Will you output the entries below exactly, skipping every image they contain?

━━━━━━━━

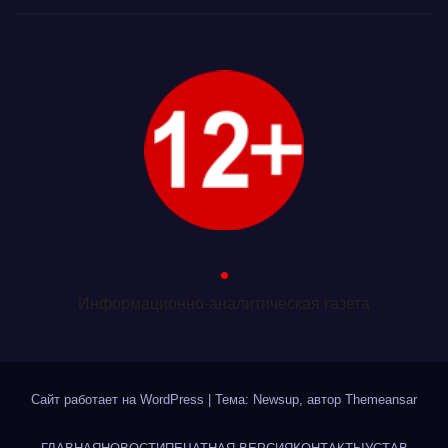
.
Информационно-аналитическая газета
Сайт работает на WordPress
|
Тема: Newsup, автор
Themeansar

━━━━━━━━

§ **ANSWER**:
.
Информационно-аналитическая газета
Сайт работает на WordPress
|
Тема: Newsup, автор
Themeansar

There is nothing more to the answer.